--- 节选文本 ---

编者按:2023年欧洲肿瘤内科学会(ESMO)年会已于10月20日~24日在西班牙马德里召开,肿瘤瞭望前方报道团队深入一线,直击国际前沿进展,见证中国抗肿瘤事业在国际舞台上开拓前行。北京大学肿瘤医院齐长松教授在本次会议上作重要口头报告(摘要号:1018O)。在《肿瘤瞭望》的现场访谈中,齐长松教授分享了自己汇报的研究,以及对今年ESMO会议发布的结直肠癌研究的见解。本期整理了相关内容,以飨读者。

肿瘤瞭望:您在今年ESMO会场汇报了针对GCC的CAR-T疗法IM96治疗晚期结直肠癌的I期研究,请您谈一谈此项研究的研究背景、主要研究结果,以及您后续的研究计划?

---

- _任务 A_: 修改这篇ESMO年会访谈节选:从含有"编者按:2023年欧洲肿瘤内"的词句起,到"期整理了相关内容,以飨读者。"止,把这一段重写一遍,其中的"马德里"改为"巴塞罗那"。
- _任务 B_: 请接着这篇关于齐长松教授ESMO报告的访谈往下写,从最后一句之后续起。
后面各行是另一份独立的材料,与上面的节选文本无关。

--- 数据摘录 ---

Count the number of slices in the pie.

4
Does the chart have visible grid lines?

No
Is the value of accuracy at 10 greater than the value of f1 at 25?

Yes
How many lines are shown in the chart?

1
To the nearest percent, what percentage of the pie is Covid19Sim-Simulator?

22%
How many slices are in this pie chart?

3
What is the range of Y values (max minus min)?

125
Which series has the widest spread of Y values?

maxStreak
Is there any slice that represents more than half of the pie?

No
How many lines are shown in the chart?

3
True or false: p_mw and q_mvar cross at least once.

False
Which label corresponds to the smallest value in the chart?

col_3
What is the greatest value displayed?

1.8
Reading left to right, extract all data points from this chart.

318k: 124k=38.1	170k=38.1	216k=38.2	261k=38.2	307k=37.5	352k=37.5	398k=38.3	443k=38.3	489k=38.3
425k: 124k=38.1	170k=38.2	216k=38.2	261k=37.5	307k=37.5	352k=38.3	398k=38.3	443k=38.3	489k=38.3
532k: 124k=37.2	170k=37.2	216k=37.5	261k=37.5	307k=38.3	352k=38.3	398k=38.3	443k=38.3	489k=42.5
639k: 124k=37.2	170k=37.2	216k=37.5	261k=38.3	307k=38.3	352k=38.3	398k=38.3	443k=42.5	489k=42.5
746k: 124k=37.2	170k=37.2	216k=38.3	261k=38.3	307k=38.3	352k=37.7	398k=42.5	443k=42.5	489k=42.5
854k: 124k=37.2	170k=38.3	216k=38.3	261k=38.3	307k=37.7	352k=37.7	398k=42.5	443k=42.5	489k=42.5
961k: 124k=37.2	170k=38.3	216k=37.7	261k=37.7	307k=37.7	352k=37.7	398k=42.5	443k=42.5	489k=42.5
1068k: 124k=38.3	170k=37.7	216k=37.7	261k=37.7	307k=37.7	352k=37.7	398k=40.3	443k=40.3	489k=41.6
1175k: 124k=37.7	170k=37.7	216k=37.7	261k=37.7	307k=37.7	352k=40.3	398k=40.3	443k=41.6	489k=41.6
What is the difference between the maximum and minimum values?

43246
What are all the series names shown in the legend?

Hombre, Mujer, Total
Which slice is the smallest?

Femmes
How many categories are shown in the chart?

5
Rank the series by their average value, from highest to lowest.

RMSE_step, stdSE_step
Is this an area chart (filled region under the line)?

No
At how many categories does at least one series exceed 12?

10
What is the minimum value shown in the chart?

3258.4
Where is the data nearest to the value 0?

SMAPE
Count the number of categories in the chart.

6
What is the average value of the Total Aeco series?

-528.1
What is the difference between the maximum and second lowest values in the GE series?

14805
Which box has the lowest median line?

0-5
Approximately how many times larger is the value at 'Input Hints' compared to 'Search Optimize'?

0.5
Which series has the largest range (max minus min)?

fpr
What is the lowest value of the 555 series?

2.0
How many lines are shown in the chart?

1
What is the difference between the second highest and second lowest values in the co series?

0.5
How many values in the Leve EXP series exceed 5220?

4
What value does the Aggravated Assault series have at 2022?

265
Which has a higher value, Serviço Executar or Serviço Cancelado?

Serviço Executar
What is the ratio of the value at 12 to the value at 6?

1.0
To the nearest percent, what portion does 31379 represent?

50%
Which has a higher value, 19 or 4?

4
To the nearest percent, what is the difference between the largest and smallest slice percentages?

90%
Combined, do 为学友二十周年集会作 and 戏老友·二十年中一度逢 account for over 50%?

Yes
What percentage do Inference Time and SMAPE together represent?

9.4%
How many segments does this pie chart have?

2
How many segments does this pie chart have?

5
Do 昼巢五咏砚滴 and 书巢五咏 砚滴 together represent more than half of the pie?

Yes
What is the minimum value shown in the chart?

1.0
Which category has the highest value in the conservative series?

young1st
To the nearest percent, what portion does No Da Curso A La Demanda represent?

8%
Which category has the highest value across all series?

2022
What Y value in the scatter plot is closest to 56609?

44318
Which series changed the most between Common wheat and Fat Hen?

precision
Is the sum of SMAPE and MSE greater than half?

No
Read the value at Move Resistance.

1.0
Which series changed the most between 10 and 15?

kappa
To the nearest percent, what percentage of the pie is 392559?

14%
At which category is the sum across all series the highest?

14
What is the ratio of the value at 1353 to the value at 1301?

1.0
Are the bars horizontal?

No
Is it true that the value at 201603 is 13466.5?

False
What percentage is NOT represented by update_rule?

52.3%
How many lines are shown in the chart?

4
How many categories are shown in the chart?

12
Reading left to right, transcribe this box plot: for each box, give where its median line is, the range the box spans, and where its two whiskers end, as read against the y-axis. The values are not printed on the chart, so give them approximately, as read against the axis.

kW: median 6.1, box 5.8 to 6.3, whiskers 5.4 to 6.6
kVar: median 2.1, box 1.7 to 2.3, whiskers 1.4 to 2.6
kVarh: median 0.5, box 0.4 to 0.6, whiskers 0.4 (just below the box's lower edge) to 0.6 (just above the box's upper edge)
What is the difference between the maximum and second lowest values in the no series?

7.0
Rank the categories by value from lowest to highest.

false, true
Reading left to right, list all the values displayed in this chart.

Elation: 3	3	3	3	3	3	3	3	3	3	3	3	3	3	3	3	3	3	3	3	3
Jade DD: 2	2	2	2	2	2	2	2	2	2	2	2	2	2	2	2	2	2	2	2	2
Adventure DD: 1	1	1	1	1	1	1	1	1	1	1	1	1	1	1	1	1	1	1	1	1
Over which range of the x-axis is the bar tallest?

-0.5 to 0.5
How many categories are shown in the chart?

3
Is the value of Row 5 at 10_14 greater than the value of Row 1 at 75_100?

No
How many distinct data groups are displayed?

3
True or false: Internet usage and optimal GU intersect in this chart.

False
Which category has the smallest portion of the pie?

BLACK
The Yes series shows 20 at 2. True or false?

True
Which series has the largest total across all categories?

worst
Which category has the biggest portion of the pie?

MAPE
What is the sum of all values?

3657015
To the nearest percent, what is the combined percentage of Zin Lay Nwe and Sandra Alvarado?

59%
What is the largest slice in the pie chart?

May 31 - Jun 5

---

- _书面回答 A_:
编者按:2023年欧洲肿瘤内科学会(ESMO)年会已于10月20日~24日在西班牙巴塞罗那召开,肿瘤瞭望前方报道团队深入一线,直击国际前沿进展,见证中国抗肿瘤事业在国际舞台上开拓前行。北京大学肿瘤医院齐长松教授在本次会议上作重要口头报告(摘要号:1018O)。在《肿瘤瞭望》的现场访谈中,齐长松教授分享了自己汇报的研究,以及对今年ESMO会议发布的结直肠癌研究的见解。本期整理了相关内容,以飨读者。

- _书面回答 B_:
齐长松教授:目前免疫检查点抑制剂为代表的免疫疗法非常火热,但是在某些实体瘤当中的疗效并不显著,尤其是在消化系统肿瘤,获益有限。这种情况下,我们可能需要探索更多的免疫疗法,因此开展了此项针对GCC(guanylyl cyclase C,鸟苷酸环化酶C)的CAR-T疗法IM96治疗晚期结直肠癌的I期研究。
为什么我们选择在结直肠癌做这种探索?首先,结直肠癌属于全球的大瘤种,其发病率和死亡率均排在恶性肿瘤的前五位,因此以结直肠癌为适应症可以为尽可能多的患者带来获益。其次,结直肠癌比较特殊,根据分子分型可分成MSI-H型和MSS型。MSI-H型结直肠癌能从免疫检查点抑制剂中显著获益,但是这部分患者在晚期结直肠癌患者中占比太低,仅5%左右,而其余约95%患者均属于MSS型,难以从免疫检查点抑制剂中获益。我们需要为这类患者找到其他有效疗法,所以探索了针对GCC的细胞免疫治疗。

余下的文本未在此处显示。